**Task requirements:** Your answer should contain only the lines from the top of the data below down through the one with "always@(negedge Clk) begin", transcribed exactly and without pictures; please include nothing more.
*** Opening Available data ***
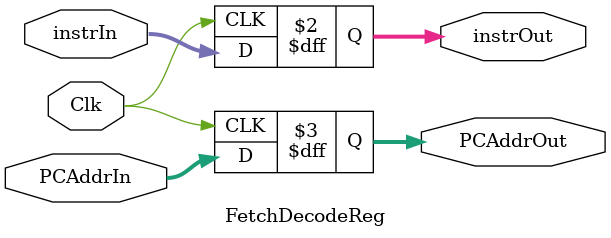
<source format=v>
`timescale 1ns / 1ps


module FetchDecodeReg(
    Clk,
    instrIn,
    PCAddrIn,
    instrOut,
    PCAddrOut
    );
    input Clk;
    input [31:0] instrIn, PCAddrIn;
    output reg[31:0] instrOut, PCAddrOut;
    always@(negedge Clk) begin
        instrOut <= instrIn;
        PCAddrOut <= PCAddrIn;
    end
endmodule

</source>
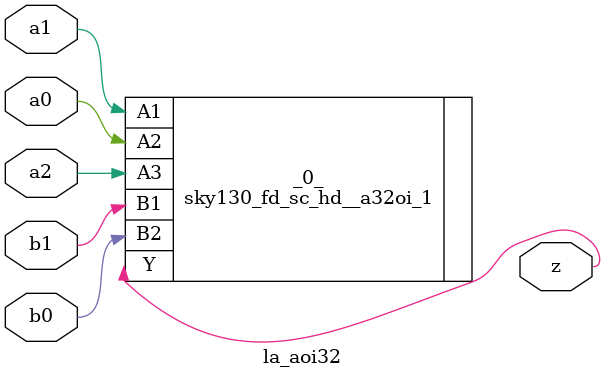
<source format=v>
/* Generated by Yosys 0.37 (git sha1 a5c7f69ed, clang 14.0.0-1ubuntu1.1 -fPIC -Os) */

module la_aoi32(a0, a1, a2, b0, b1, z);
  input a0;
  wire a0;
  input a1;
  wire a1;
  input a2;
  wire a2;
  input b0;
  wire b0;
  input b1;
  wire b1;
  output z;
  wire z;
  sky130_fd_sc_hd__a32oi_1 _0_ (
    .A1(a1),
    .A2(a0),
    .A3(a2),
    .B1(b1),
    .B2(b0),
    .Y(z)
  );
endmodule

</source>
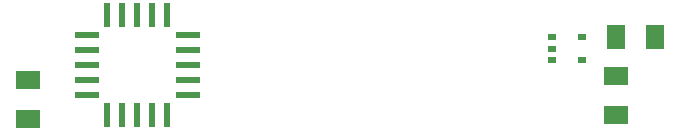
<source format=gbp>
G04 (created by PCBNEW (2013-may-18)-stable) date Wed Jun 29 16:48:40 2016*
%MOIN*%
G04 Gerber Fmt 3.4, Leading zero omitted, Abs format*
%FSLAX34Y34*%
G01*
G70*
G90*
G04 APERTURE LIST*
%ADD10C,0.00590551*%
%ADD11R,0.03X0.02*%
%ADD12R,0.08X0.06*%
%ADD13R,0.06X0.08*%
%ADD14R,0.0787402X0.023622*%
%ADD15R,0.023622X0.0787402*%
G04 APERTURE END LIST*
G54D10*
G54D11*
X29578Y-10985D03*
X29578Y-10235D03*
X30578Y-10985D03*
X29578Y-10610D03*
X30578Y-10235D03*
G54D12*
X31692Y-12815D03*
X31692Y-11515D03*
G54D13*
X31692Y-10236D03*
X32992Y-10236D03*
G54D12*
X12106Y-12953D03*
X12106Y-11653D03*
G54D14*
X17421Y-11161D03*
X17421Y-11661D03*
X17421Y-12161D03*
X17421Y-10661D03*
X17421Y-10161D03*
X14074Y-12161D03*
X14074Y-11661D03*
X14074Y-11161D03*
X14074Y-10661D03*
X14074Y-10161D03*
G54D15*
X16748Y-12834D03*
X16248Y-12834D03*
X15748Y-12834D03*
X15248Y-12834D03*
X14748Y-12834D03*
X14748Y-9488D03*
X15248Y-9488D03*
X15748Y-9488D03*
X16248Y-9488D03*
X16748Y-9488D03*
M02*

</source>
*** Closing Available data ***
**Response below:**
<source format=v>
`timescale 1ns / 1ps


module FetchDecodeReg(
    Clk,
    instrIn,
    PCAddrIn,
    instrOut,
    PCAddrOut
    );
    input Clk;
    input [31:0] instrIn, PCAddrIn;
    output reg[31:0] instrOut, PCAddrOut;
    always@(negedge Clk) begin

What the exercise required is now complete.